Directive:
An exact reproduction of the entries is needed. Keep all pictures out of it.
BEGIN
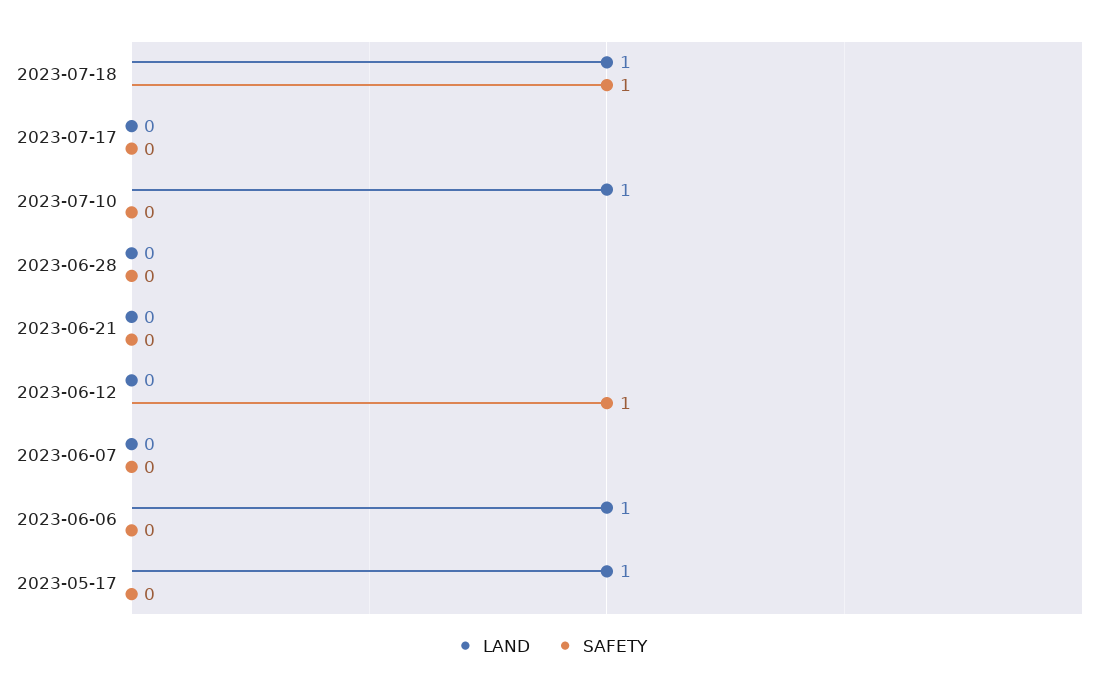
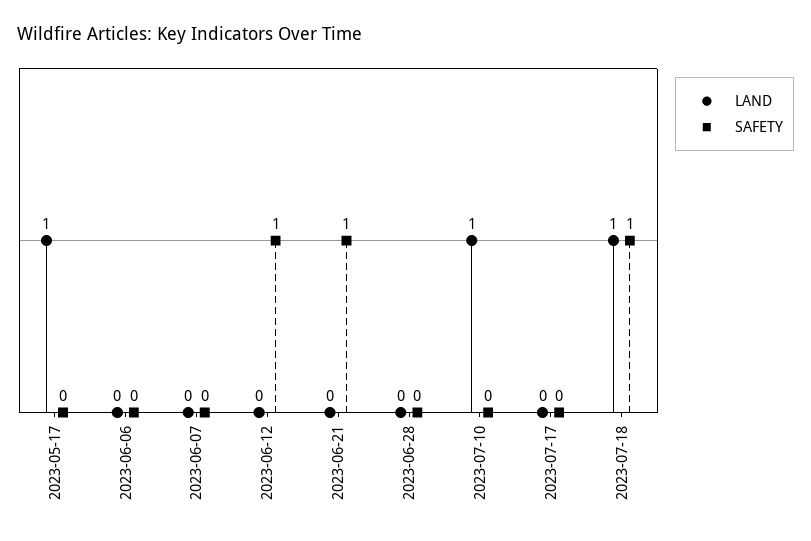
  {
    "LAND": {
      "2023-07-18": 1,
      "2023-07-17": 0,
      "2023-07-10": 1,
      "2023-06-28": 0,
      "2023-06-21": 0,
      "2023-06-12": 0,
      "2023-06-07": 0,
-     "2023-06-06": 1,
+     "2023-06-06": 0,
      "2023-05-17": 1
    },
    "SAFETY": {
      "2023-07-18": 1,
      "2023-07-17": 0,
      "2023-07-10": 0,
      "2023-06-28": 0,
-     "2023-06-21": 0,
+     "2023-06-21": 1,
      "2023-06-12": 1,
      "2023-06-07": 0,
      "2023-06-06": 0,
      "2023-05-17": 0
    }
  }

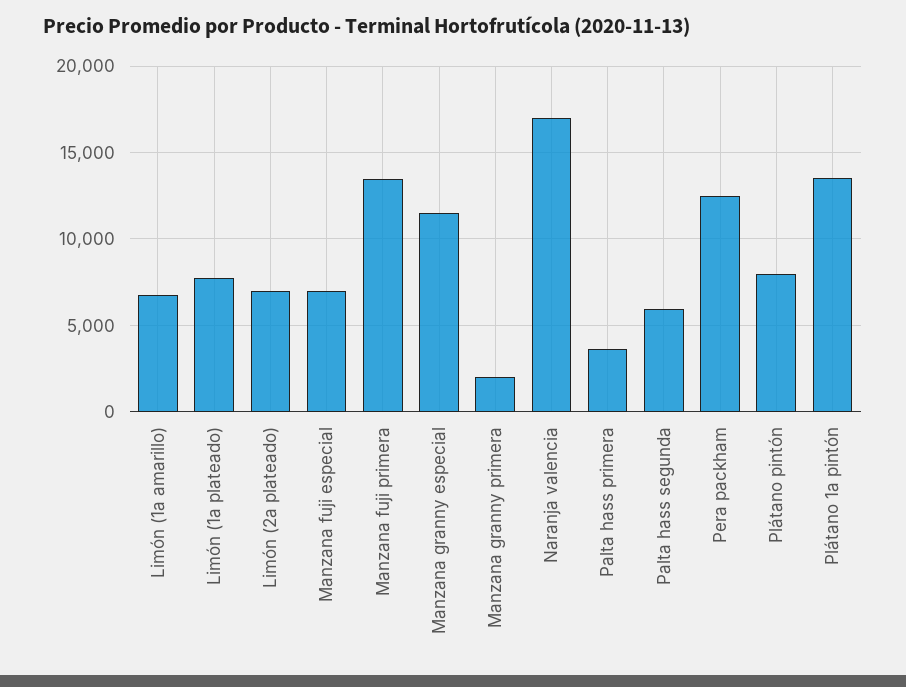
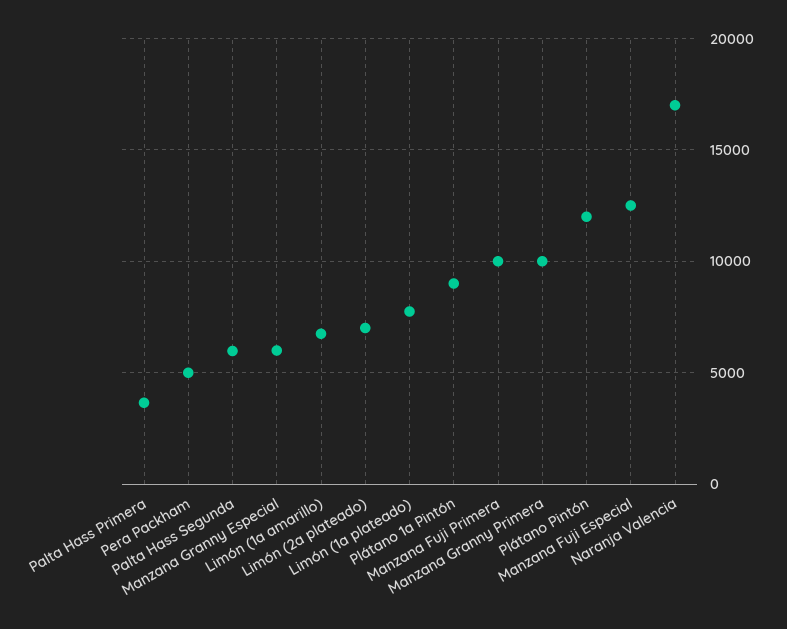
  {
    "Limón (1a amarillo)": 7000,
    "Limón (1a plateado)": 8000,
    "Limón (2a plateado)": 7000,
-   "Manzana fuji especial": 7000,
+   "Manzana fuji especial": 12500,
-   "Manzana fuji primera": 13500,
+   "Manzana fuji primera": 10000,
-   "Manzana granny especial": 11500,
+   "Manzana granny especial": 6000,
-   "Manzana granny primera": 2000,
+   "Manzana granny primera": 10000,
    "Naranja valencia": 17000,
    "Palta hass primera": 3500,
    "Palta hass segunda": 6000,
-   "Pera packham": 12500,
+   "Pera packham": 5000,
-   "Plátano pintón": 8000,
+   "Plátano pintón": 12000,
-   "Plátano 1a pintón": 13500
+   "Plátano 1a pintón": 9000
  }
END
Task answer:
  {
    "LAND": {
      "2023-07-18": 1,
      "2023-07-17": 0,
      "2023-07-10": 1,
      "2023-06-28": 0,
      "2023-06-21": 0,
      "2023-06-12": 0,
      "2023-06-07": 0,
-     "2023-06-06": 1,
+     "2023-06-06": 0,
      "2023-05-17": 1
    },
    "SAFETY": {
      "2023-07-18": 1,
      "2023-07-17": 0,
      "2023-07-10": 0,
      "2023-06-28": 0,
-     "2023-06-21": 0,
+     "2023-06-21": 1,
      "2023-06-12": 1,
      "2023-06-07": 0,
      "2023-06-06": 0,
      "2023-05-17": 0
    }
  }

  {
    "Limón (1a amarillo)": 7000,
    "Limón (1a plateado)": 8000,
    "Limón (2a plateado)": 7000,
-   "Manzana fuji especial": 7000,
+   "Manzana fuji especial": 12500,
-   "Manzana fuji primera": 13500,
+   "Manzana fuji primera": 10000,
-   "Manzana granny especial": 11500,
+   "Manzana granny especial": 6000,
-   "Manzana granny primera": 2000,
+   "Manzana granny primera": 10000,
    "Naranja valencia": 17000,
    "Palta hass primera": 3500,
    "Palta hass segunda": 6000,
-   "Pera packham": 12500,
+   "Pera packham": 5000,
-   "Plátano pintón": 8000,
+   "Plátano pintón": 12000,
-   "Plátano 1a pintón": 13500
+   "Plátano 1a pintón": 9000
  }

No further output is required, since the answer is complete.